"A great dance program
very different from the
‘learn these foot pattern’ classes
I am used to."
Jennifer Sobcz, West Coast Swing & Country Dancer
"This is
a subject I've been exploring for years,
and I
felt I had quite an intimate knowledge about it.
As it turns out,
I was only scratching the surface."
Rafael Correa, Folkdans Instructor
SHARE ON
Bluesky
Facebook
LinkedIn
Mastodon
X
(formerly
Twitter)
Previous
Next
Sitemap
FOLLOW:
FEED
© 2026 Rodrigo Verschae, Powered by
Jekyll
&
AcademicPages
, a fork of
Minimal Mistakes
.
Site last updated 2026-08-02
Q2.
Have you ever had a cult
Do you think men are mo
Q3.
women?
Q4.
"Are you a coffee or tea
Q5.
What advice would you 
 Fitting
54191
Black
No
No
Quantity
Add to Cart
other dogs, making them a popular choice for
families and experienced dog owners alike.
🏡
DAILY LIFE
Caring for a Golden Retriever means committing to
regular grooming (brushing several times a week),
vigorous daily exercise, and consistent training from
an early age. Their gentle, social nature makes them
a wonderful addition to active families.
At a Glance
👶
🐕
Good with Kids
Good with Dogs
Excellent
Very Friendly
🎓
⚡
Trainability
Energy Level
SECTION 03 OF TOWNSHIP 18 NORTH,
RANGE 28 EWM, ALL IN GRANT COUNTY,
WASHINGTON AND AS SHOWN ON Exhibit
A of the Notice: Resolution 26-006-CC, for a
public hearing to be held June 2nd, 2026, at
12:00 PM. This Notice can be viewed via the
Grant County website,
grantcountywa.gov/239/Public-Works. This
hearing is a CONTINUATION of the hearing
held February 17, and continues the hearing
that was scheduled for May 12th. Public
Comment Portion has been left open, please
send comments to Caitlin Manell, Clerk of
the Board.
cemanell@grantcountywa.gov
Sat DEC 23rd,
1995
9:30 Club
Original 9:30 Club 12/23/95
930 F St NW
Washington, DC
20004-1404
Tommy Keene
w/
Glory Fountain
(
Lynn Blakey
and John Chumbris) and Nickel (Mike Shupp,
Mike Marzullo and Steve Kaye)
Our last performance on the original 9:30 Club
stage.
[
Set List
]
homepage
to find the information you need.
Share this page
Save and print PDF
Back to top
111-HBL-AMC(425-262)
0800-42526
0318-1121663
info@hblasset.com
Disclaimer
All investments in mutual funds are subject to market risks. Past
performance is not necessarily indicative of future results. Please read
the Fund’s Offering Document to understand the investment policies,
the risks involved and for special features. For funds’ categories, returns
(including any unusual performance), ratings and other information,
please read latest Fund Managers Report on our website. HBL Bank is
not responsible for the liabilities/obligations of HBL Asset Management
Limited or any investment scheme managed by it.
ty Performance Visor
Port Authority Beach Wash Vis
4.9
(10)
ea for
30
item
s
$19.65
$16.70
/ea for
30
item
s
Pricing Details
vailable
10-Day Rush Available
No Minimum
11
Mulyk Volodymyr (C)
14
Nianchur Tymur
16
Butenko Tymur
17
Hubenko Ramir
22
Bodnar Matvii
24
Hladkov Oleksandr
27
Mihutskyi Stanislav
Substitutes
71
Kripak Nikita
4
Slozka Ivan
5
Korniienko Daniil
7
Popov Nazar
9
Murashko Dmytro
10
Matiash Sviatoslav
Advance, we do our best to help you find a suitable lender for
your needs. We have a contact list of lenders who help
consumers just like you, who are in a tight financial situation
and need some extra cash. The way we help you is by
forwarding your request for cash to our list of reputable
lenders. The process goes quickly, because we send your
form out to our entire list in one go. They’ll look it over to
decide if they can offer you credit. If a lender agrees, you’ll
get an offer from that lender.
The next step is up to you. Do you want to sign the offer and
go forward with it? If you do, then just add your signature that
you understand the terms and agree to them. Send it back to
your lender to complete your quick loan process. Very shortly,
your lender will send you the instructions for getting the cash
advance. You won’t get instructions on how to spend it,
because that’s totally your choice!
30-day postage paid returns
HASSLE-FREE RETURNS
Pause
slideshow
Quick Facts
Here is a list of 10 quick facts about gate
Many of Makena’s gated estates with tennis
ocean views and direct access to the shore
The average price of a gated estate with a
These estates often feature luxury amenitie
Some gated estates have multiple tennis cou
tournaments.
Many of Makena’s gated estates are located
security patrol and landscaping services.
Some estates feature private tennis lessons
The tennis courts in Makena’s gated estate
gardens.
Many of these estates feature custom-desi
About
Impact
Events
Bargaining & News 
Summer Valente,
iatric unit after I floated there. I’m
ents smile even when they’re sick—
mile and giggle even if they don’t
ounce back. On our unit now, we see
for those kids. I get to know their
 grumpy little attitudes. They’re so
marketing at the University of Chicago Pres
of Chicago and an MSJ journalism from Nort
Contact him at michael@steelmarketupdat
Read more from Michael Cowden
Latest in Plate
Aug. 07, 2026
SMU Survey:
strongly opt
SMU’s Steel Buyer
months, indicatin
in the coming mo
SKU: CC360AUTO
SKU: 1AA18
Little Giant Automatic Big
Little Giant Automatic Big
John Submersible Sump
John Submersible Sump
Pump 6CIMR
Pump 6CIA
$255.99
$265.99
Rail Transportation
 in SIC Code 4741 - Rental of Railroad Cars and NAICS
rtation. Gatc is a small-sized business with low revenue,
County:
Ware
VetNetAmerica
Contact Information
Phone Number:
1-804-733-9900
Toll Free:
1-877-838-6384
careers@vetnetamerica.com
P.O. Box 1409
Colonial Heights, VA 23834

------------------------------------------------------------------------

**TASK TO COMPLETE:** What is needed is an exact copy of the lines above, from the one containing "Some gated estates have multiple tennis cou" through the one containing "ents smile even when they’re sick—", with nothing added.

**RESULT OF THE TASK:**
Some gated estates have multiple tennis cou
tournaments.
Many of Makena’s gated estates are located
security patrol and landscaping services.
Some estates feature private tennis lessons
The tennis courts in Makena’s gated estate
gardens.
Many of these estates feature custom-desi
About
Impact
Events
Bargaining & News 
Summer Valente,
iatric unit after I floated there. I’m
ents smile even when they’re sick—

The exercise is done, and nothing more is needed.